§ **Task prompt**:
In the material below, find every line with "instrD" and pull it out.

§ **Supplied entries**:
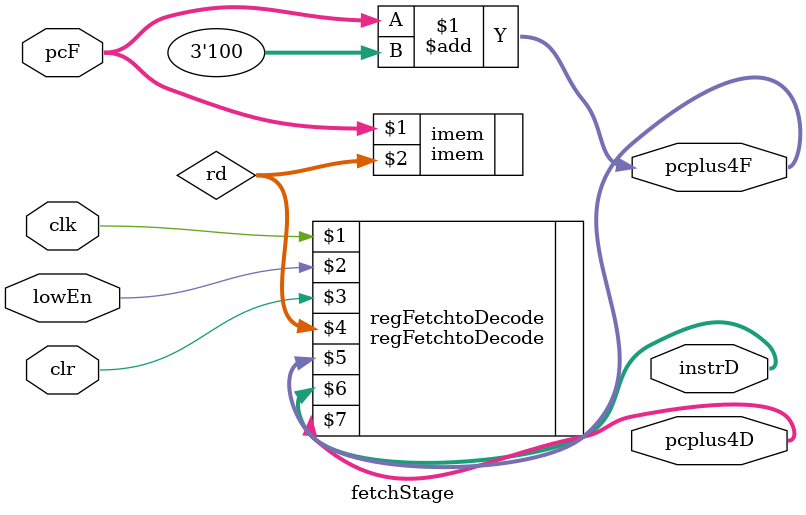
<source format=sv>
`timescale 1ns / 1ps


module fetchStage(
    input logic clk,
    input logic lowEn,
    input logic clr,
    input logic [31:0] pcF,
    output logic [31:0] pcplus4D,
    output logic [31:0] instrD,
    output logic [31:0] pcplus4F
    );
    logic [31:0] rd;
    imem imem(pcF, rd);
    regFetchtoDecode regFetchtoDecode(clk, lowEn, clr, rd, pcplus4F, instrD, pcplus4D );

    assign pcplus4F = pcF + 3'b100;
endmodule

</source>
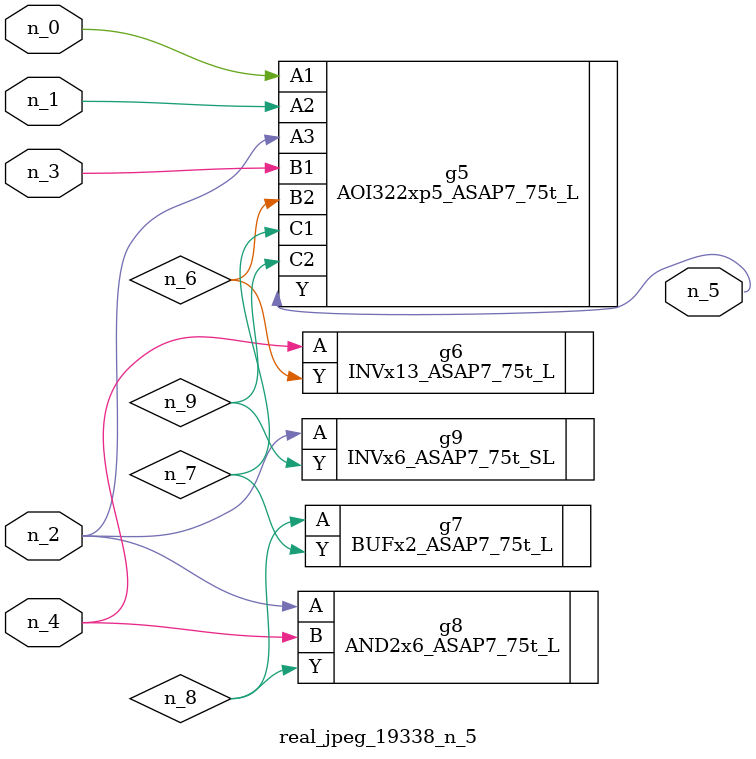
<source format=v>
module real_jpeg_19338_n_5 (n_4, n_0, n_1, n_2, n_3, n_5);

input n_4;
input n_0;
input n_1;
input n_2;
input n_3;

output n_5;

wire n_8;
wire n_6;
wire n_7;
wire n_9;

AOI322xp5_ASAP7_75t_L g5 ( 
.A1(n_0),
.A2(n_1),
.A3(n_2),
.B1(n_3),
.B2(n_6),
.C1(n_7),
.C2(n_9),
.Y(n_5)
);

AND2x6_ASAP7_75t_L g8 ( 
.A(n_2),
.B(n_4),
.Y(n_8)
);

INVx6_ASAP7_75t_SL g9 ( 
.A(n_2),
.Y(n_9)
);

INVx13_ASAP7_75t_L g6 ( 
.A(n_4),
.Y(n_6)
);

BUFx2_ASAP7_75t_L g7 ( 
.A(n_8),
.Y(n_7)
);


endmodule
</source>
* * *
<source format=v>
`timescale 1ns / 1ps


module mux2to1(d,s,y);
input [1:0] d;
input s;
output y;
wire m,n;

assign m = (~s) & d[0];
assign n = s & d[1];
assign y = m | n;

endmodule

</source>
---
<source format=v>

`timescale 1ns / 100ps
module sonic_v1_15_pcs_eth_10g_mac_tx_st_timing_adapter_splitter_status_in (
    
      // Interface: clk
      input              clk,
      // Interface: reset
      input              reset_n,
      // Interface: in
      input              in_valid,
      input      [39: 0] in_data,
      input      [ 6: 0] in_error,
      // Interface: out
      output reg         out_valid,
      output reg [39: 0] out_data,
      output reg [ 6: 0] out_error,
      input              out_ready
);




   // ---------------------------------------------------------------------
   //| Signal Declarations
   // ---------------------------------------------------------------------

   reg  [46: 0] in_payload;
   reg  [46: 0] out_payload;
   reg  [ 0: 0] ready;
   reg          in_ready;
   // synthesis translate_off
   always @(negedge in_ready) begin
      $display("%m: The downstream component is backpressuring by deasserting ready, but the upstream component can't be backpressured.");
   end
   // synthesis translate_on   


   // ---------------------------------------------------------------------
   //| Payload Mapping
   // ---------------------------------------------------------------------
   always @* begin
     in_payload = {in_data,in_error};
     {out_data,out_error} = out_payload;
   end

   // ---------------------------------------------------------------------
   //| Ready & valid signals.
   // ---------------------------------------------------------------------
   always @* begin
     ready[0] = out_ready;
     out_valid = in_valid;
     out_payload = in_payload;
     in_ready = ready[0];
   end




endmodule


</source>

§ **Task result**:
    output logic [31:0] instrD,
    regFetchtoDecode regFetchtoDecode(clk, lowEn, clr, rd, pcplus4F, instrD, pcplus4D );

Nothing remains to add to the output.